_Document layout analysis data_.
----------
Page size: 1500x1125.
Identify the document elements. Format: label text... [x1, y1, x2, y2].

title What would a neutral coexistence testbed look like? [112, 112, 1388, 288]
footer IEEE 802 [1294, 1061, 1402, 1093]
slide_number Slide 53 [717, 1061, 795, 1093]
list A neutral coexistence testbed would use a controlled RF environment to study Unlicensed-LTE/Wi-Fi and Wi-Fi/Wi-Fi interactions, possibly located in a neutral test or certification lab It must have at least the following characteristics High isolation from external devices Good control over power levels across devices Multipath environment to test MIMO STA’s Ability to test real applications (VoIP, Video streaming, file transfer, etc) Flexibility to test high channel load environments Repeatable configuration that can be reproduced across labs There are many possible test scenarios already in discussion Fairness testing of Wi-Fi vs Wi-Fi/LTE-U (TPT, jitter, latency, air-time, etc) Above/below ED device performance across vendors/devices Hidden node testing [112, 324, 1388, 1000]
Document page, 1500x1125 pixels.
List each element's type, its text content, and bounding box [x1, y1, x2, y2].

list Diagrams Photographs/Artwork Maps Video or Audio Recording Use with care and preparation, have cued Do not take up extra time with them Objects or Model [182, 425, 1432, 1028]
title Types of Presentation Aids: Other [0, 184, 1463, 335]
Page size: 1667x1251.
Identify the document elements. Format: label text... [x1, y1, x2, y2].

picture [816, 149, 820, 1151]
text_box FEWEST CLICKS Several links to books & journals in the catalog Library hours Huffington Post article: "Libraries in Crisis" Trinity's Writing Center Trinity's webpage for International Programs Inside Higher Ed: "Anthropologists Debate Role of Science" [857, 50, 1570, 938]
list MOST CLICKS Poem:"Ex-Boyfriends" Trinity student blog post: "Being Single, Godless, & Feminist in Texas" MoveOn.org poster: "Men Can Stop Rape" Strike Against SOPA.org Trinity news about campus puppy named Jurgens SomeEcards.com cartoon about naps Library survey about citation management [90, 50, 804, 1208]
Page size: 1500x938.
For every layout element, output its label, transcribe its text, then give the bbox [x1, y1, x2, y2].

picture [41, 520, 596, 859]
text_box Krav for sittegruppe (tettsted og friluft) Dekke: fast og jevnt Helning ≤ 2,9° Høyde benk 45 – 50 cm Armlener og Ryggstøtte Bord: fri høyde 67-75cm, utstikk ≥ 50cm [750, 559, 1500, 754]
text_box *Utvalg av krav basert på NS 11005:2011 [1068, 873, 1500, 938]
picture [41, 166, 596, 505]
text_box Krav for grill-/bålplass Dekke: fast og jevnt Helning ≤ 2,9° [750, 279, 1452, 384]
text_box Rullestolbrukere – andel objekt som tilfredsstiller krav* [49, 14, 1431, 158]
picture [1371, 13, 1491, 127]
----------
_WHAT IS REQUIRED_. Keep the wording exact. Give all of the records again.

_EXERCISE SOLUTION_.
Page size: 1500x1125.
Identify the document elements. Format: label text... [x1, y1, x2, y2].

title What would a neutral coexistence testbed look like? [112, 112, 1388, 288]
footer IEEE 802 [1294, 1061, 1402, 1093]
slide_number Slide 53 [717, 1061, 795, 1093]
list A neutral coexistence testbed would use a controlled RF environment to study Unlicensed-LTE/Wi-Fi and Wi-Fi/Wi-Fi interactions, possibly located in a neutral test or certification lab It must have at least the following characteristics High isolation from external devices Good control over power levels across devices Multipath environment to test MIMO STA’s Ability to test real applications (VoIP, Video streaming, file transfer, etc) Flexibility to test high channel load environments Repeatable configuration that can be reproduced across labs There are many possible test scenarios already in discussion Fairness testing of Wi-Fi vs Wi-Fi/LTE-U (TPT, jitter, latency, air-time, etc) Above/below ED device performance across vendors/devices Hidden node testing [112, 324, 1388, 1000]
Document page, 1500x1125 pixels.
List each element's type, its text content, and bounding box [x1, y1, x2, y2].

list Diagrams Photographs/Artwork Maps Video or Audio Recording Use with care and preparation, have cued Do not take up extra time with them Objects or Model [182, 425, 1432, 1028]
title Types of Presentation Aids: Other [0, 184, 1463, 335]
Page size: 1667x1251.
Identify the document elements. Format: label text... [x1, y1, x2, y2].

picture [816, 149, 820, 1151]
text_box FEWEST CLICKS Several links to books & journals in the catalog Library hours Huffington Post article: "Libraries in Crisis" Trinity's Writing Center Trinity's webpage for International Programs Inside Higher Ed: "Anthropologists Debate Role of Science" [857, 50, 1570, 938]
list MOST CLICKS Poem:"Ex-Boyfriends" Trinity student blog post: "Being Single, Godless, & Feminist in Texas" MoveOn.org poster: "Men Can Stop Rape" Strike Against SOPA.org Trinity news about campus puppy named Jurgens SomeEcards.com cartoon about naps Library survey about citation management [90, 50, 804, 1208]
Page size: 1500x938.
For every layout element, output its label, transcribe its text, then give the bbox [x1, y1, x2, y2].

picture [41, 520, 596, 859]
text_box Krav for sittegruppe (tettsted og friluft) Dekke: fast og jevnt Helning ≤ 2,9° Høyde benk 45 – 50 cm Armlener og Ryggstøtte Bord: fri høyde 67-75cm, utstikk ≥ 50cm [750, 559, 1500, 754]
text_box *Utvalg av krav basert på NS 11005:2011 [1068, 873, 1500, 938]
picture [41, 166, 596, 505]
text_box Krav for grill-/bålplass Dekke: fast og jevnt Helning ≤ 2,9° [750, 279, 1452, 384]
text_box Rullestolbrukere – andel objekt som tilfredsstiller krav* [49, 14, 1431, 158]
picture [1371, 13, 1491, 127]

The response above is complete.